=== Section Start ===

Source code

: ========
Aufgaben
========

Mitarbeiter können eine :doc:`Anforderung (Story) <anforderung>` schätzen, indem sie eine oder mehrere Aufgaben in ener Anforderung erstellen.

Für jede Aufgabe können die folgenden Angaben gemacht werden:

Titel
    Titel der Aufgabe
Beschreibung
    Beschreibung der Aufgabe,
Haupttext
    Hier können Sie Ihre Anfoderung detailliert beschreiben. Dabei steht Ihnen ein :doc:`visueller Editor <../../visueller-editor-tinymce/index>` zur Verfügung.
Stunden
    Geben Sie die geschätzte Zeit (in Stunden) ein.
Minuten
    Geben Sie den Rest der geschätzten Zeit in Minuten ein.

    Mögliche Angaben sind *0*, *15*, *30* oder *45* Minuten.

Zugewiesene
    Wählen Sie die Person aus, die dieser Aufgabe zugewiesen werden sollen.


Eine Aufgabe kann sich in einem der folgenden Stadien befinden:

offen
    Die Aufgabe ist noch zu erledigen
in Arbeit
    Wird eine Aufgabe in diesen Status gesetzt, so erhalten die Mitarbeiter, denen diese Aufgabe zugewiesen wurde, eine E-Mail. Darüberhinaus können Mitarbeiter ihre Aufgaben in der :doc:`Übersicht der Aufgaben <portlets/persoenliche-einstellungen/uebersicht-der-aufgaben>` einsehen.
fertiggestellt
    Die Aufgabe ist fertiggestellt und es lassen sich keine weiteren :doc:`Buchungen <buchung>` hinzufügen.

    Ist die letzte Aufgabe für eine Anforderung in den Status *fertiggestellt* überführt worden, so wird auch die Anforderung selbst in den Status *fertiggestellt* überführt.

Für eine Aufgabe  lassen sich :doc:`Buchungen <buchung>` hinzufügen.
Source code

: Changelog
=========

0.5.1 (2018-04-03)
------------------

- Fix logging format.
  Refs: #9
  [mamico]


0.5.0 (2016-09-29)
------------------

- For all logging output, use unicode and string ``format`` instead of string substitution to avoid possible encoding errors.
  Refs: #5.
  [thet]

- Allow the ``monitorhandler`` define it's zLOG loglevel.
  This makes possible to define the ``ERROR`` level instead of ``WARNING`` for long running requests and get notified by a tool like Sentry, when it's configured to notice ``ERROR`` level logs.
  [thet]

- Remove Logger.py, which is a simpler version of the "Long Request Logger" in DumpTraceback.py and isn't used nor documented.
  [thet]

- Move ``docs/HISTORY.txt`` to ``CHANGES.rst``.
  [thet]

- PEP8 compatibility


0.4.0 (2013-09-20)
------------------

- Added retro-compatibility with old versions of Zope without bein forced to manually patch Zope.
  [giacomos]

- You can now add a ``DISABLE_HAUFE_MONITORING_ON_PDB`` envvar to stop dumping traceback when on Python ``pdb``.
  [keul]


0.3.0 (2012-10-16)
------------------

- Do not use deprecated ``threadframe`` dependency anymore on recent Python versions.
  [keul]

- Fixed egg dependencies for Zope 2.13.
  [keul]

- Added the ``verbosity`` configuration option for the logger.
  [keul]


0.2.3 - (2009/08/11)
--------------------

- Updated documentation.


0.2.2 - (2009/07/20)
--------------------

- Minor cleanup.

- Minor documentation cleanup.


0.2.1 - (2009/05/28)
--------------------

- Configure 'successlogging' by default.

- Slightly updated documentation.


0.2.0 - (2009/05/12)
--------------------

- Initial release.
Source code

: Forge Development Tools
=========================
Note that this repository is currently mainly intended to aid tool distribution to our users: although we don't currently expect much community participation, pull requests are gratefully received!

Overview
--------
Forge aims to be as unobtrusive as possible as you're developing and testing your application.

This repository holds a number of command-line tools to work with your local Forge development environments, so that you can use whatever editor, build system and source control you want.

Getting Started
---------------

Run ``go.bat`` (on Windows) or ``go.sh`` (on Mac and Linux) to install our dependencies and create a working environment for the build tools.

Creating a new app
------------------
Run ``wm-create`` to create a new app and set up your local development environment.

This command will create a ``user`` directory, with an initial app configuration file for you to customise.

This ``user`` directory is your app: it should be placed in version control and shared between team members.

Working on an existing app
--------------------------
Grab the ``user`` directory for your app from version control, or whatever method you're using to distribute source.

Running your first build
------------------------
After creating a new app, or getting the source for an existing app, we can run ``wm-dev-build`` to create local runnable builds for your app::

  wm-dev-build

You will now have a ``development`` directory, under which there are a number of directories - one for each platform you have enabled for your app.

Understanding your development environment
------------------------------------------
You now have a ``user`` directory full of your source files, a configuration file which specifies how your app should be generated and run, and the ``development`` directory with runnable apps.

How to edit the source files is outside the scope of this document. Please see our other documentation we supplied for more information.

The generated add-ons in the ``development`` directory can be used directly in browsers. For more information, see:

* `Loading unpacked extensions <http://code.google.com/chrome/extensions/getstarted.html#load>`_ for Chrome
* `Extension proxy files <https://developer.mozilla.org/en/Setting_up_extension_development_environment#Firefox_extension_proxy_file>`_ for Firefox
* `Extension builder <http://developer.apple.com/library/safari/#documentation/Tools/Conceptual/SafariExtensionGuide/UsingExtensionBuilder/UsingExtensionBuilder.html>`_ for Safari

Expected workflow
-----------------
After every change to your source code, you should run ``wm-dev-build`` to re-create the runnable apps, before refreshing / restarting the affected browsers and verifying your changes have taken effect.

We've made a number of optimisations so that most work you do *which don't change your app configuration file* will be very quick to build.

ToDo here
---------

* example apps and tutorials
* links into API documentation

=== Section End ===

**YOUR TASK**. Only the lines holding the word "Geben" belong in the answer; copy them from the listing above.

**OUTPUT OF THE EXERCISE**.
    Geben Sie die geschätzte Zeit (in Stunden) ein.
    Geben Sie den Rest der geschätzten Zeit in Minuten ein.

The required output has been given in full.